Requiring students to explore their options and become well-rounded through core requirements is a marvelous idea, but often risks hindering students from their selected field of study. Instead of requiring a rigid required course list, colleges should offer a more open approach to general education should be implemented.

The flaws of rigid general education requirements

The decision to go to college is usually based on the preface that a student has gotten a well-rounded high school education and is ready to begin focusing on a specific area of interest. The general education requirements can often feel like an extension of previously completed high school studies.

It is not uncommon for undergraduate students to find themselves in courses that contradict their major. An English major may find them greatly displaced in their Math 100 course or an Engineering major in their History 151 course. When students are forced into classes they struggle with, their GPAs can be negatively impacted. Moreover, students display less interest in these courses and usually don’t retain what they learned. 

In fact, after a two-year study, Brown University changed their core curriculum when they found, “forced enrollment in particular subjects often [leads] to minimal performance rather than true and lasting knowledge of a subject.”

Another consequence of the liberal arts core is overcrowded introductory courses.
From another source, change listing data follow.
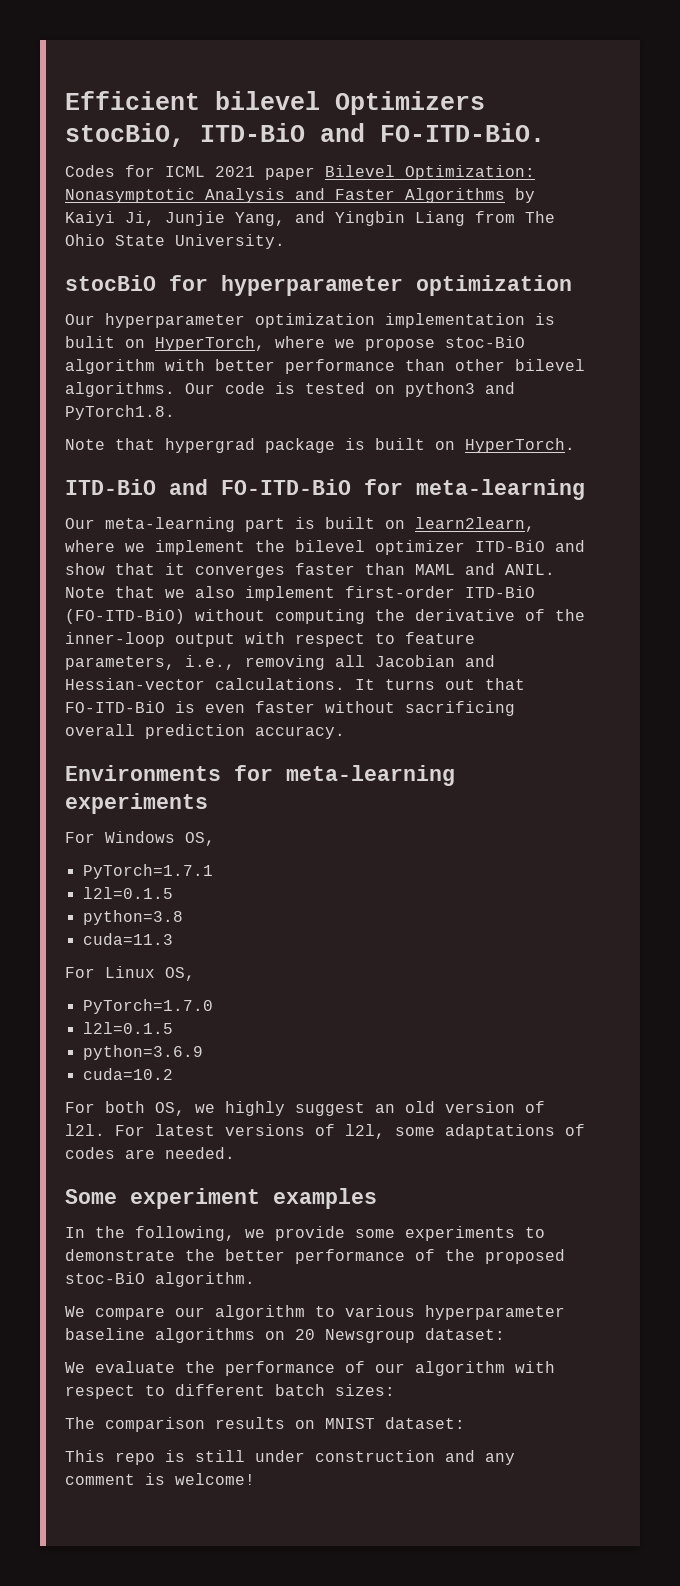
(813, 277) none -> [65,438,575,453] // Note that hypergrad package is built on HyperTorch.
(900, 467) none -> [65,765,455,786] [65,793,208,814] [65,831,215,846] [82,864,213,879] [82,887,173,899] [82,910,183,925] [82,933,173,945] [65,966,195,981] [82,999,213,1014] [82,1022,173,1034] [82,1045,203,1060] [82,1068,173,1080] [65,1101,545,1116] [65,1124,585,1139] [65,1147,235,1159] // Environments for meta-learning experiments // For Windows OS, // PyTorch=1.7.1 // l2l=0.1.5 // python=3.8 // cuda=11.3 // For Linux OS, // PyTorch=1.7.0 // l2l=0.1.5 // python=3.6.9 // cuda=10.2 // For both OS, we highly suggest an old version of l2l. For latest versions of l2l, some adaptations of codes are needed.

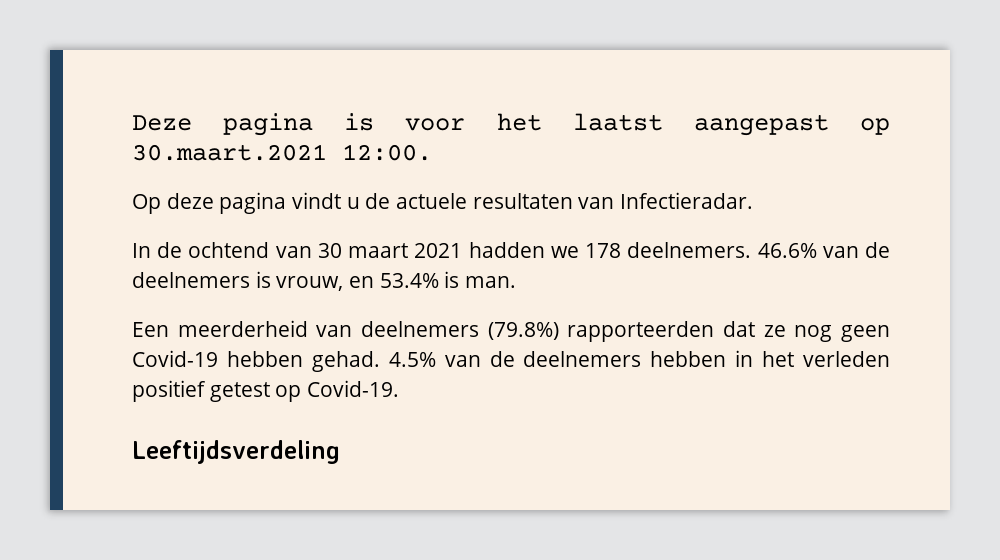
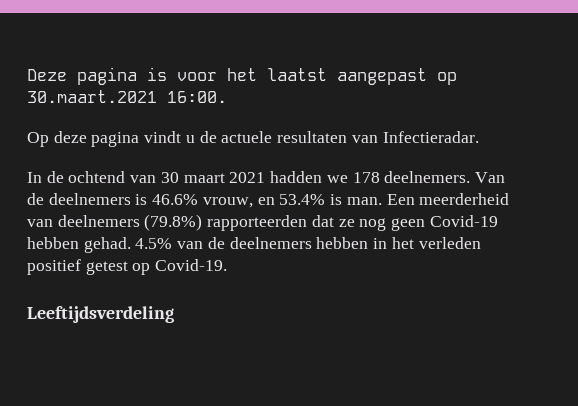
[342,144,432,161] 12:00. -> [167,91,227,103] 16:00.
[757,243,859,258] 46.6% van -> [474,172,505,183] Van
(271, 279) none -> [152,194,199,205] 46.6%
(517, 282) // -> (382, 201) none

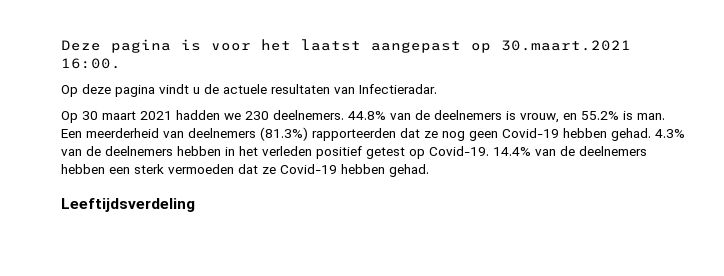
[27,171,157,183] In de ochtend van -> [61,111,78,123] Op
[352,171,505,183] 178 deelnemers. Van -> [245,110,411,120] 230 deelnemers. 44.8% van
[152,194,199,205] 46.6% -> (516, 115) none
[279,194,326,205] 53.4% -> [581,111,619,120] 55.2%
[144,214,203,231] (79.8%) -> [260,127,308,141] (81.3%)
[135,238,173,249] 4.5% -> [655,129,685,138] 4.3%
(228, 265) none -> [493,146,647,156] [61,164,429,177] 14.4% van de deelnemers hebben een sterk vermoeden dat ze Covid-19 hebben gehad.

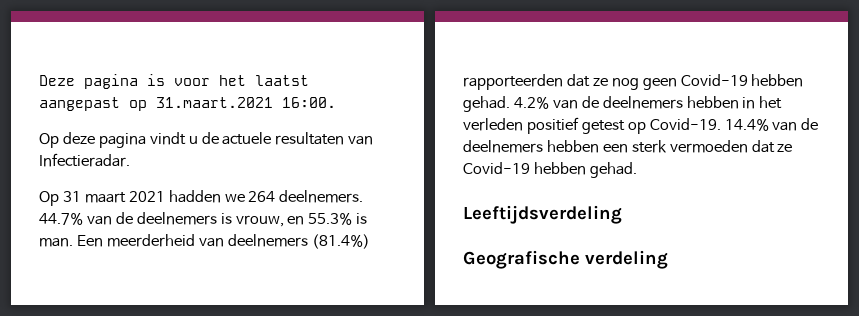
[501,40,631,51] 30.maart.2021 -> [156,97,273,108] 31.maart.2021
[82,111,98,120] 30 -> [62,191,81,202] 31
[245,110,386,120] 230 deelnemers. 44.8% -> [248,190,364,203] [39,212,83,225] 264 deelnemers. 44.7%
[581,111,619,120] 55.2% -> [308,212,353,225] 55.3%
[260,127,308,141] (81.3%) -> [311,234,370,249] (81.4%)
[655,129,685,138] 4.3% -> [513,96,549,109] 4.2%
(195, 205) none -> [463,250,668,269] // Geografische verdeling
UC Berkeley professor, Norman C. Rabkin, offered insight saying, “it would be 'impossible' to require for a freshman class of 6,592 students, if only because it would be impossible to round up that many teachers.” Thus, universities jam pack introductory courses instead of enlisting more professors. The quality of these courses subsequently begins to come into question as class sizes increase.

The pioneers of progressive general education

If we look towards Ivy League institutions like Brown University, we do not see explicit general education requirements, but rather an open curriculum where students decide what courses they will take to enrich their learning. This innovative approach to the traditional liberal arts foundation was implemented in 1969 after Brown conducted a two-year study that revealed the rigid liberal arts education was not as effective as they believed.

Instead, Brown has three principles it encourages students to follow when creating their own core. These principles are as follows: "The first is that students ought to take an active role in their education by assuming responsibility for the direction of their learning. Secondly, an undergraduate education is seen as a process of individual and intellectual development, rather than simply a way to transmit a set body of information. Finally, the curriculum should encourage individuality, experimentation, and the integration and synthesis of different disciplines.”

General education requirements at the University of Hawai‘i at Mānoa

The University of Hawai‘i at Mānoa follows a very traditional set of general education requirements that is divided into two sections: foundation requirements and diversification requirements. There are six different areas of study: Written Communication; Symbolic Reasoning; Global and Multicultural Perspectives; Arts, Humanities and Literatures; Social Sciences; and Natural Sciences. The required courses account for 31 credits, which is one-fourth of the 120 credits needed to graduate. That means one-fourth of a student's college education is made up of forced curriculum. Those credits could instead be used to take courses tailored to individual interests.

As students, we should not blindly accept the general education requirements universities hold us to. We have to take responsibility for enriching our education and demand that universities give us the freedom to form our education pathway. We are no longer high school students, and the capacity to decide for ourselves has long since matured within us. Look back on the general education courses you’ve taken in college and ask yourself if you could apply what you learned in your life today. If you aren’t quick to agree, then go one step further and question why your college even required you to take it.